Quote from: tapdancingbeavers
No i'm saying that because they use something that their culture finds abhorrent that there must be a very good reason why we don't see AI forms on the battlefield (once again in a thinking robot sort of way).
You're right in some way, but it is stretching the 'fluff' quite some considerable way.

Quote from: tapdancingbeavers
I would in fact argue that there should be a race which does use robots as Necrons are, effectively Wraithguard.
And the eldar, above all others, should be one of those races! ;)

But, yes, the Necron technologies share many similarities - if opposing 'technological basis' - for the 'wargear' that you see evidenced, i.e.

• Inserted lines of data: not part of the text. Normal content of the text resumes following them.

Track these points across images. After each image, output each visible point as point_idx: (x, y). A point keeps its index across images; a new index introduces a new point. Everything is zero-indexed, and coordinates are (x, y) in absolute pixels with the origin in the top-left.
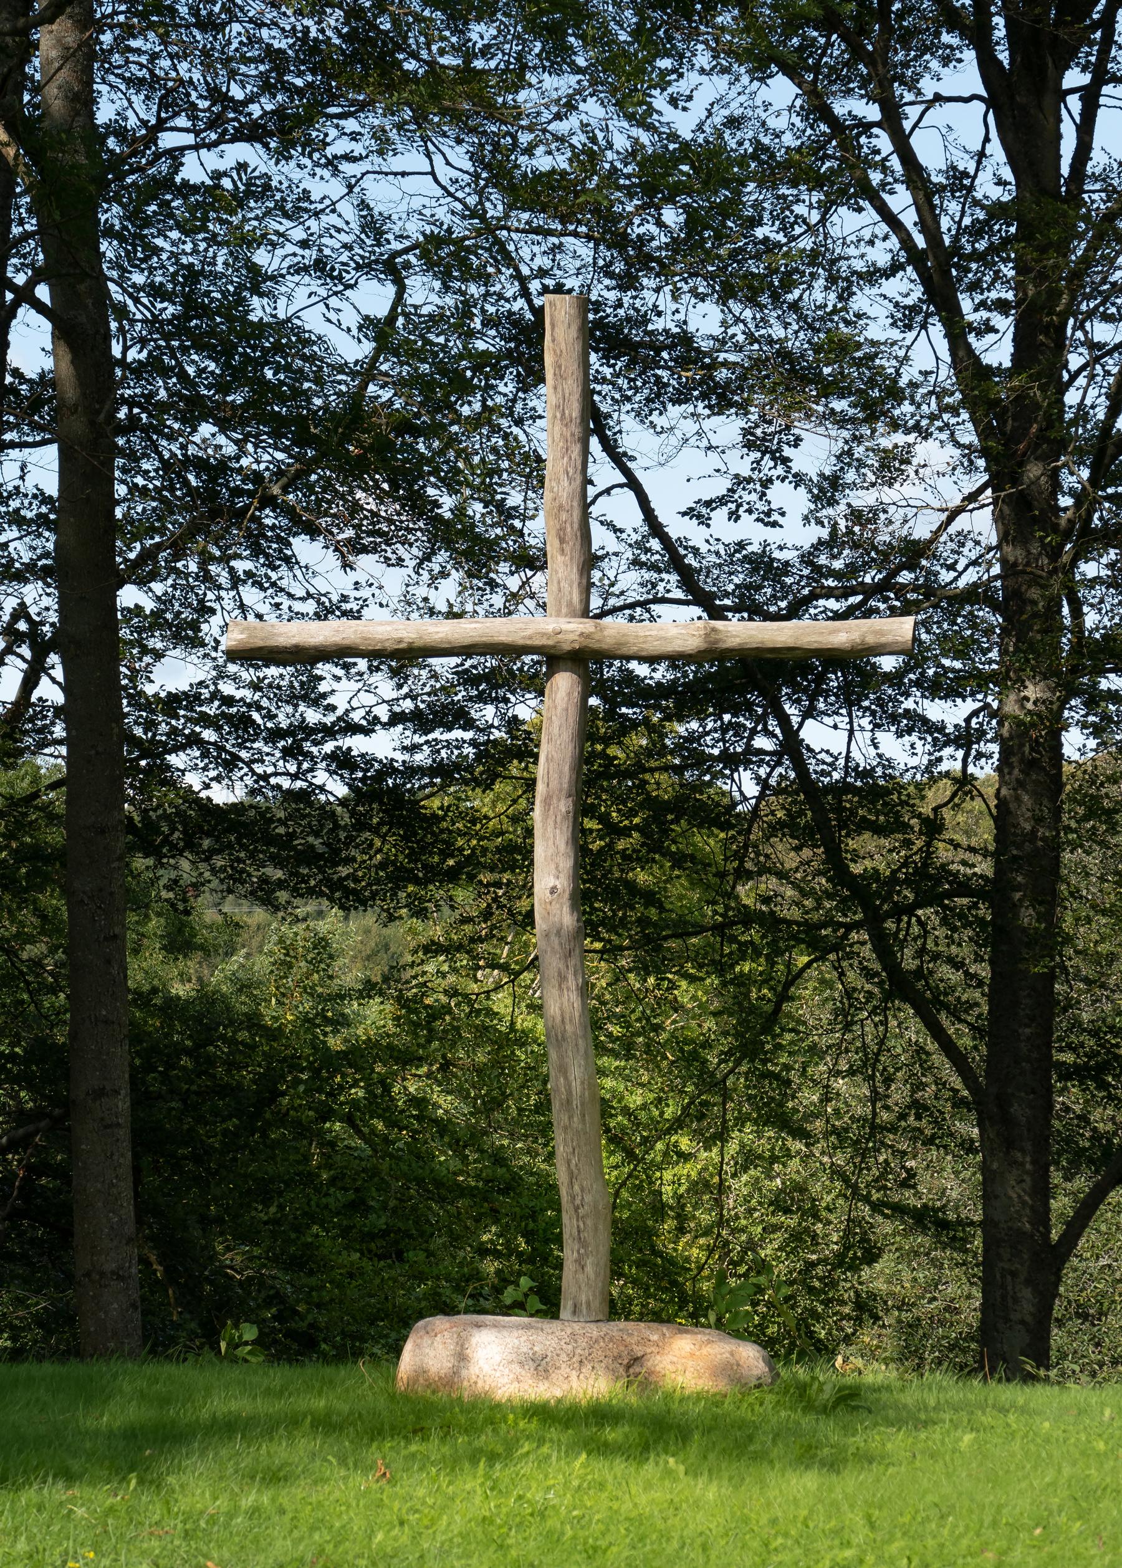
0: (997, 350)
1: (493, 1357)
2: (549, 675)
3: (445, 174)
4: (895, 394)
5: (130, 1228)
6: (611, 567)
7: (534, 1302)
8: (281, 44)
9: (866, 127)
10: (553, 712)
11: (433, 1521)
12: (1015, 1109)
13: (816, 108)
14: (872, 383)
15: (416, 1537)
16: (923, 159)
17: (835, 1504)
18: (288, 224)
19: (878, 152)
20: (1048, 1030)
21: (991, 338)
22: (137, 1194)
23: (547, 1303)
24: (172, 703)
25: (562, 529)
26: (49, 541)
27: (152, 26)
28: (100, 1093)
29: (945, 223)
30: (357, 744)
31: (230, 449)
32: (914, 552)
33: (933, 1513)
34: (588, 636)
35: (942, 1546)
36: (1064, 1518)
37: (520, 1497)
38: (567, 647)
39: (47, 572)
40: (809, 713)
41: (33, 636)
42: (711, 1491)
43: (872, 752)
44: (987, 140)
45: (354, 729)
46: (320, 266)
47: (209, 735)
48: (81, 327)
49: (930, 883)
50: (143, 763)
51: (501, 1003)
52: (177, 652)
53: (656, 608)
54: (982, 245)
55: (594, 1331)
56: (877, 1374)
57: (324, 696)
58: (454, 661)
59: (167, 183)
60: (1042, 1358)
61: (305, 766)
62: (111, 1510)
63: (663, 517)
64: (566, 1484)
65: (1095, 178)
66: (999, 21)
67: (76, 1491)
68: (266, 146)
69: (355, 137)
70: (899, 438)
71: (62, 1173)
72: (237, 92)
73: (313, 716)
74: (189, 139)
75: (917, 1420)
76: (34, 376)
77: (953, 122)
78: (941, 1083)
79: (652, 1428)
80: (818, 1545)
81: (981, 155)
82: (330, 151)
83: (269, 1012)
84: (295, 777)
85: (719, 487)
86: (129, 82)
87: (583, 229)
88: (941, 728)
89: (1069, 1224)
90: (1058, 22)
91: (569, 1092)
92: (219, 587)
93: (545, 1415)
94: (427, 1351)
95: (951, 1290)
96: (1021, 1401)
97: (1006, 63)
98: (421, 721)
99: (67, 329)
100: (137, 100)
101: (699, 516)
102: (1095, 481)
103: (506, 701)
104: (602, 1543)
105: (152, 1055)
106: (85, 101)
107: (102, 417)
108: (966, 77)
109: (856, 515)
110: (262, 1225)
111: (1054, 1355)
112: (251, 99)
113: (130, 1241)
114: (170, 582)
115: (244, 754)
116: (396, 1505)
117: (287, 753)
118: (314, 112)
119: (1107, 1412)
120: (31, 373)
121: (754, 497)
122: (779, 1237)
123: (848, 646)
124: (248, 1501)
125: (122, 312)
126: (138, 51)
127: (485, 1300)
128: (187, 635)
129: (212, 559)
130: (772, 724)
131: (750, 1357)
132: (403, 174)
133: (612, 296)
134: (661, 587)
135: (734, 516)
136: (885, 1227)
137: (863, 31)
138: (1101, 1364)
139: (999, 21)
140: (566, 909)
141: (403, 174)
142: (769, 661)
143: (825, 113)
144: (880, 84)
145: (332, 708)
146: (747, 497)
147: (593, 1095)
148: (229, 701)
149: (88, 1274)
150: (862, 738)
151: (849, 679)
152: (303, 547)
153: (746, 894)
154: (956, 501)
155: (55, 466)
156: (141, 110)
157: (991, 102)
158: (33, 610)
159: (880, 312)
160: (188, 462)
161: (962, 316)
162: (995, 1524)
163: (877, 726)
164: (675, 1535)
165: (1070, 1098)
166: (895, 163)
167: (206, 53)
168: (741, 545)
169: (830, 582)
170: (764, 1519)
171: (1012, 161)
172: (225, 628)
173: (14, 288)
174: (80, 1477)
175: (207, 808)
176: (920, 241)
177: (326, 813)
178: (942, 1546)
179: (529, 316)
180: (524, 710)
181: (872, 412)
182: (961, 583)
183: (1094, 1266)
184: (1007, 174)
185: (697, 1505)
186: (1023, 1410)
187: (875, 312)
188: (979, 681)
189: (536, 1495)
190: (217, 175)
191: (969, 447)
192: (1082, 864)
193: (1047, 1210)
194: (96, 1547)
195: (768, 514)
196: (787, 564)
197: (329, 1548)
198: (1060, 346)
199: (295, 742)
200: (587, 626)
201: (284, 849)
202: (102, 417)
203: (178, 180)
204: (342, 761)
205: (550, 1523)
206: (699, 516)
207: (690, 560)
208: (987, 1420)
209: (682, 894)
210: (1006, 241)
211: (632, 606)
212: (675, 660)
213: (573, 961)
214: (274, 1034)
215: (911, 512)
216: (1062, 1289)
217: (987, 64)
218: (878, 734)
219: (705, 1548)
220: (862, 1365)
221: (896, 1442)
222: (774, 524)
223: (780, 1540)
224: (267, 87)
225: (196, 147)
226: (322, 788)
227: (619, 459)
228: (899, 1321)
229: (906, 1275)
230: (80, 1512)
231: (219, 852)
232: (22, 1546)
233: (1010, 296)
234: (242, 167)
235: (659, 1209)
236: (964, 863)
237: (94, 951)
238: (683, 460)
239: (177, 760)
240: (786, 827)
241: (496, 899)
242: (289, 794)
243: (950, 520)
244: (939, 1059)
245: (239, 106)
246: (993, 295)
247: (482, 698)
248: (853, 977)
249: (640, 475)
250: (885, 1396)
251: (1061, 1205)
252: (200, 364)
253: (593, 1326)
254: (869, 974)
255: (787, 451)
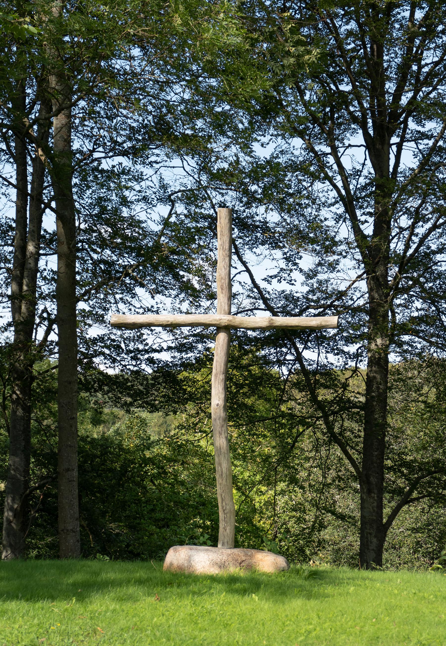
0: (368, 229)
1: (201, 560)
2: (216, 334)
3: (188, 168)
4: (335, 244)
5: (77, 515)
6: (240, 298)
7: (209, 542)
8: (135, 125)
9: (326, 154)
10: (219, 346)
11: (174, 614)
12: (372, 479)
13: (310, 148)
14: (327, 239)
15: (167, 620)
16: (344, 165)
17: (307, 610)
18: (135, 183)
19: (329, 163)
20: (382, 453)
21: (366, 225)
22: (80, 504)
23: (214, 541)
24: (94, 341)
25: (222, 285)
26: (53, 286)
27: (92, 118)
28: (68, 470)
29: (351, 187)
30: (156, 356)
31: (115, 258)
32: (341, 295)
33: (340, 613)
34: (230, 321)
35: (342, 625)
36: (383, 616)
37: (203, 607)
38: (223, 324)
39: (54, 297)
40: (306, 348)
41: (49, 319)
42: (266, 605)
43: (326, 360)
44: (366, 159)
45: (155, 351)
46: (145, 199)
47: (107, 351)
48: (66, 216)
49: (345, 405)
50: (85, 360)
51: (203, 443)
52: (97, 325)
53: (255, 311)
54: (363, 194)
55: (229, 551)
56: (325, 567)
57: (144, 340)
58: (189, 328)
59: (96, 169)
60: (379, 562)
61: (138, 363)
62: (66, 610)
63: (257, 282)
64: (218, 603)
65: (401, 173)
66: (370, 121)
67: (55, 603)
68: (129, 158)
69: (158, 155)
70: (336, 257)
71: (56, 496)
72: (119, 140)
73: (141, 347)
74: (103, 155)
75: (336, 582)
76: (52, 232)
77: (355, 154)
78: (347, 470)
79: (253, 584)
80: (301, 624)
81: (364, 164)
82: (150, 160)
83: (125, 444)
84: (135, 366)
85: (275, 272)
86: (84, 136)
87: (233, 188)
88: (348, 353)
89: (389, 517)
90: (389, 122)
91: (222, 472)
92: (111, 303)
93: (213, 579)
94: (176, 556)
95: (351, 539)
96: (370, 576)
97: (372, 134)
98: (181, 348)
99: (60, 218)
100: (87, 142)
101: (268, 281)
102: (400, 272)
103: (205, 342)
104: (229, 622)
105: (86, 457)
106: (69, 141)
107: (71, 246)
108: (358, 138)
109: (320, 282)
110: (111, 516)
111: (384, 561)
112: (124, 142)
113: (77, 519)
114: (94, 301)
115: (118, 358)
116: (161, 609)
117: (132, 358)
118: (145, 147)
119: (399, 580)
120: (50, 231)
121: (286, 275)
122: (293, 520)
123: (316, 325)
124: (111, 608)
125: (79, 212)
126: (87, 126)
127: (193, 541)
128: (100, 319)
129: (109, 294)
130: (293, 351)
131: (281, 561)
132: (173, 167)
133: (242, 209)
134: (257, 304)
135: (279, 281)
136: (329, 517)
137: (325, 123)
138: (400, 564)
139: (370, 121)
140: (222, 411)
141: (173, 167)
142: (289, 330)
143: (312, 150)
144: (331, 141)
145: (147, 344)
146: (284, 275)
147: (230, 474)
148: (114, 341)
149: (63, 530)
150: (323, 356)
151: (316, 336)
152: (139, 290)
153: (283, 408)
154: (354, 279)
155: (57, 262)
156: (88, 146)
157: (367, 147)
158: (49, 310)
159: (329, 216)
160: (102, 261)
161: (357, 217)
162: (360, 617)
163: (327, 352)
164: (254, 620)
165: (390, 476)
166: (335, 167)
167: (109, 127)
168: (283, 291)
169: (313, 304)
170: (283, 615)
171: (374, 167)
172: (111, 317)
173: (44, 203)
174: (56, 598)
175: (106, 376)
176: (343, 192)
177: (145, 378)
178: (342, 625)
179: (214, 215)
180: (211, 345)
181: (328, 250)
182: (355, 305)
183: (398, 531)
184: (372, 171)
185: (261, 610)
186: (371, 580)
187: (327, 215)
188: (361, 337)
189: (208, 606)
190: (114, 166)
191: (358, 260)
192: (395, 399)
193: (382, 513)
194: (61, 622)
195: (291, 281)
196: (298, 298)
197: (138, 623)
198: (389, 229)
199: (135, 355)
200: (230, 317)
201: (131, 390)
202: (71, 246)
203: (100, 168)
204: (151, 361)
205: (212, 615)
206: (268, 281)
207: (267, 296)
208: (359, 582)
209: (261, 406)
210: (372, 193)
211: (247, 311)
212: (262, 330)
213: (224, 428)
214: (128, 451)
215: (339, 282)
216: (387, 539)
217: (366, 135)
218: (328, 354)
219: (263, 625)
220: (320, 563)
221: (329, 590)
222: (293, 284)
223: (288, 622)
224: (130, 139)
225: (104, 158)
226: (144, 370)
227: (244, 264)
228: (333, 549)
229: (336, 534)
230: (56, 610)
231: (111, 392)
232: (36, 621)
233: (372, 211)
234: (120, 164)
235: (254, 510)
236: (355, 397)
237: (67, 422)
238: (264, 262)
239: (96, 360)
240: (296, 385)
241: (200, 408)
242: (132, 371)
243: (353, 284)
244: (347, 461)
245: (120, 144)
246: (368, 210)
247: (197, 342)
248: (319, 435)
249: (250, 268)
250: (325, 574)
251: (387, 511)
252: (105, 230)
253: (229, 550)
254: (324, 434)
255: (297, 261)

Wraith-units and the Avatar itself. ;)

Quote from: tapdancingbeavers
If Eldar used AI over Wraithforms pre-fall that would indicate (although not prove) that Eldar AI is in fact superior to the current methods.  Which once again makes me wonder why they don't seem to use it.
Purely Thematic Army, I'm guessing.  Given the duration of the Fall it begins to begger belief that the eldar went, "Ooops.  We left all that knowledge on the homeworld.  Bugger."

Quote from: tapdancingbeavers
Namely that Eldar could build their technology 'without hands' as it were.
Indeed, and this can be done both directly by the eldar and, presumably, by the spirits of the Infninity Circuit.

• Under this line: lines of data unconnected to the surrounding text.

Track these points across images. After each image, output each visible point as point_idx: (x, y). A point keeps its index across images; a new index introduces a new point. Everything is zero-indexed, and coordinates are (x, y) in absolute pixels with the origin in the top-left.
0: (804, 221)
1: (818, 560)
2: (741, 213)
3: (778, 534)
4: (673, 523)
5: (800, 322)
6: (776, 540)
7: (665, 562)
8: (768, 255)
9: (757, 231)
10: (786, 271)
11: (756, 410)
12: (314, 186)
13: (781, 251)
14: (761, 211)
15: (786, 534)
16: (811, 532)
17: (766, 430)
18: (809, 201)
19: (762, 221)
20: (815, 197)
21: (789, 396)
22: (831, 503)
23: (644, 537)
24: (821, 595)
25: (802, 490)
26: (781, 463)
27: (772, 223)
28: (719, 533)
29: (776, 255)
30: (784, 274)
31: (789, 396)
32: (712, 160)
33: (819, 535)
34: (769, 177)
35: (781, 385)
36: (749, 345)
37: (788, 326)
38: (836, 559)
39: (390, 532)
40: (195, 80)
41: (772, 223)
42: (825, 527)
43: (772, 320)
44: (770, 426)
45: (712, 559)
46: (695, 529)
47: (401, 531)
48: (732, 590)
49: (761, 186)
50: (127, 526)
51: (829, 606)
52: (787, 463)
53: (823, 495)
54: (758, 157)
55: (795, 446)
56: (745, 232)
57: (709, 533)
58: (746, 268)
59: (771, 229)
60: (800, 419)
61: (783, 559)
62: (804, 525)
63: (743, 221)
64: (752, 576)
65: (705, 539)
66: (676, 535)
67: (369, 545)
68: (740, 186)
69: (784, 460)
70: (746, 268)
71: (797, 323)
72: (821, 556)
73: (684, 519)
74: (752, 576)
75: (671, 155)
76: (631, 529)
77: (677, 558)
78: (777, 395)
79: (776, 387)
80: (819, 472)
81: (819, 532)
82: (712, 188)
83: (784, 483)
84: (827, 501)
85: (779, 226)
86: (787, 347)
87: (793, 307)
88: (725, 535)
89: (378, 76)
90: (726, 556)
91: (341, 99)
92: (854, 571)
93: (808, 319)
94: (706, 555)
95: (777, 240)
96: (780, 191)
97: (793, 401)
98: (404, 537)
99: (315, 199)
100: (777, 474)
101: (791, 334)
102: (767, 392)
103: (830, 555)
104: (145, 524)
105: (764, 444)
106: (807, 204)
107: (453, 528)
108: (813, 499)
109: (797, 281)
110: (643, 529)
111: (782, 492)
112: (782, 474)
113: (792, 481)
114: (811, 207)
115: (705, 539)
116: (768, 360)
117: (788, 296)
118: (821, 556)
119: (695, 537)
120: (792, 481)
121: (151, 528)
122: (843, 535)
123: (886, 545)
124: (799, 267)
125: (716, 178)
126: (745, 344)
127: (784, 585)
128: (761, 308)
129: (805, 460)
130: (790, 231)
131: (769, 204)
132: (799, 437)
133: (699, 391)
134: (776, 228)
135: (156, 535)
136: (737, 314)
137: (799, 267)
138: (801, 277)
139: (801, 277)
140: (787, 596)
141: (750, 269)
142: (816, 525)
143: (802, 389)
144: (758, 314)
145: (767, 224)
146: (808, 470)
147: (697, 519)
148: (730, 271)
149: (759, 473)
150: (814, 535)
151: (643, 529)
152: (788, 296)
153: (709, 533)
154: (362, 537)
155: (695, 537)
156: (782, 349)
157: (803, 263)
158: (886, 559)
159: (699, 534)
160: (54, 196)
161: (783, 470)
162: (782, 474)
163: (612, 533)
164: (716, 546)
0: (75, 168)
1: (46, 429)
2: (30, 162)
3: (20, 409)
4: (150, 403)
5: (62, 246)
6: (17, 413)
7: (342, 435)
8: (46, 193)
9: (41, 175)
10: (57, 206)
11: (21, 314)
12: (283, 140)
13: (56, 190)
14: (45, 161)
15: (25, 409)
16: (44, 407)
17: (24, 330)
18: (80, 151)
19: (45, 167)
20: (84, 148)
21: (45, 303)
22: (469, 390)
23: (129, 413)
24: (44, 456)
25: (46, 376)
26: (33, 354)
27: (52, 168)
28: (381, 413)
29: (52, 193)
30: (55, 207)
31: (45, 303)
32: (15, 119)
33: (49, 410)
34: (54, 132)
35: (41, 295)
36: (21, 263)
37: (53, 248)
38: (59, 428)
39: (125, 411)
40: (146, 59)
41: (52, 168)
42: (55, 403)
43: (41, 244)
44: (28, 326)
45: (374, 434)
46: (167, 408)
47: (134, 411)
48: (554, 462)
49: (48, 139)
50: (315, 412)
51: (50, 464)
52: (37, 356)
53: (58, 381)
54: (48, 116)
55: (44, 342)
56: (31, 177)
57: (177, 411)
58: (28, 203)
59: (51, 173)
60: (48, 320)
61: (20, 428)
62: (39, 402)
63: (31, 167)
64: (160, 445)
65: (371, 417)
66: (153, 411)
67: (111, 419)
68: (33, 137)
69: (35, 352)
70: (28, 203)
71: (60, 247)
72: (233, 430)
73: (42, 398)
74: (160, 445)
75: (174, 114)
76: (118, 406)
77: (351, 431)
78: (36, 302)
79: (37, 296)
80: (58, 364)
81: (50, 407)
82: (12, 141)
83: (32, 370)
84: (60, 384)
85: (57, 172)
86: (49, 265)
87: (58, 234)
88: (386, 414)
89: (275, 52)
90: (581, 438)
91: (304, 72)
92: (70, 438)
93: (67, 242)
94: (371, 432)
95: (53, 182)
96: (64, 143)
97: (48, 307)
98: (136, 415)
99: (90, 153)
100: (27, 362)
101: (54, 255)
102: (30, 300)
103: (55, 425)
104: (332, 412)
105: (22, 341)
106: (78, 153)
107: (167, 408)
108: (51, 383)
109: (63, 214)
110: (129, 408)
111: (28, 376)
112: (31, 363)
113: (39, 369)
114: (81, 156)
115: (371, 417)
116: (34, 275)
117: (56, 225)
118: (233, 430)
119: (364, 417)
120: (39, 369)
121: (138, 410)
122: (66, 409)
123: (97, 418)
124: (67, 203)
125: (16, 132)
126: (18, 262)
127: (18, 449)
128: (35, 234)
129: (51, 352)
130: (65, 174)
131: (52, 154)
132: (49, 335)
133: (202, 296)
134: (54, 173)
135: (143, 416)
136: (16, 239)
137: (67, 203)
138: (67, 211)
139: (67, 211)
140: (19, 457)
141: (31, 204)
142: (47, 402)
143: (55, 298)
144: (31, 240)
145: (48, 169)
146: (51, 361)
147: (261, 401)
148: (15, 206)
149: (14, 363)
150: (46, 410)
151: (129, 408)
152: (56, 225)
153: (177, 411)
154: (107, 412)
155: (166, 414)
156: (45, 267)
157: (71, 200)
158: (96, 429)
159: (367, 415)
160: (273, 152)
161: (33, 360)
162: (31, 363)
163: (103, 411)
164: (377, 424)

Quote from: tapdancingbeavers
I see Eldar as largely having separated themselves from the physical world and now prefer the warp world.
Well, given their myth states that they were originally separated from the warp...?  Hmmn.  I see what you're getting at, but the idea that the eldar conjure everything out of thin air has always struck me as a bit munchkin.  Ergo I maintain a physical component: eldar bridge the gap between the C'tan/Necrons and the Old Ones.

Quote from: tapdancingbeavers
I just think it is possible that the Eldar post-fall thought that the way their gods did things was the best way, thus tying in with my opinion that there is a reason for the almost complete lack of AI.
It just seems to me to be too nebulous.  Too much of a stretch to validate something that seems more obviously keyed to the idea that if you have robots that can fight, you will use robots to fight.  Ergo, what is the point of having 'soldiers'.  Also, it steps on the toes of the Necron 'Theme'.

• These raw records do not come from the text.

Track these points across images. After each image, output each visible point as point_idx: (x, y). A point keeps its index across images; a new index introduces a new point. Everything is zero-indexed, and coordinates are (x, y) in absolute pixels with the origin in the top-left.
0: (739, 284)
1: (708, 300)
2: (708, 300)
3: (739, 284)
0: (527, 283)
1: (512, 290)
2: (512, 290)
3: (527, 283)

Quote from: tapdancingbeavers
Perhaps the Eldar cannot 'soul graft' as going into the warp to retrieve soul stones is quite a task .
Pardon?

Quote from: tapdancingbeavers
I guess i see the Eldar as having chosen a single path of development (namely the use of warp technology) to the almost negligence of all else.
I've seen the argument before, and while there is some justification for it the exact opposite can also be taken.

Quote from: tapdancingbeavers
I just see a lot of the arguments for Eldar having AI as being "well other races have it so the 'smartest' race have it" which falls into exactly the same trap as saying "other races have it so Eldar can't". 
Indeed.  And the same approach whereby everything has to be different to market little alloy figures? ;)

Quote from: tapdancingbeavers
As stated above if the Eldar don't use it there must be a really good reason to force them into using the dead.
Yet they have no problem using the Ancestors in general for other tasks.

Quote from: tapdancingbeavers
Maybe but i'd argue Wraithforms are more like Necrons than AI, after all, Necrons are souls trapped in metal, just like Wraithguard.
Hmmn, I'm fairly sure that Necrons are not 'souls trapped in metal'.

Quote from: tapdancingbeavers
Anyway i digress.  Unless someone shows me some form of hard evidence that the Eldar use advanced AI (i'll look for that book) i think my opinions and reasons have been stated.
And you are entitled to your opinion.  Personally I find sticking to the canon to be inherently restrictive, since we're restricting ourselves to whatever GW happens to want to write about to market their new army.  Each to his own!

Or put another way: "Absence of evidence is not evidence of absence."

Quote from: Still_Good
Advanced Computer Programs (AI) or no, it seems everyone in this thread is forgetting about the greatness of analog systems.
I don't forget anyone is forgetting it, merely concentrating on the issues at hand.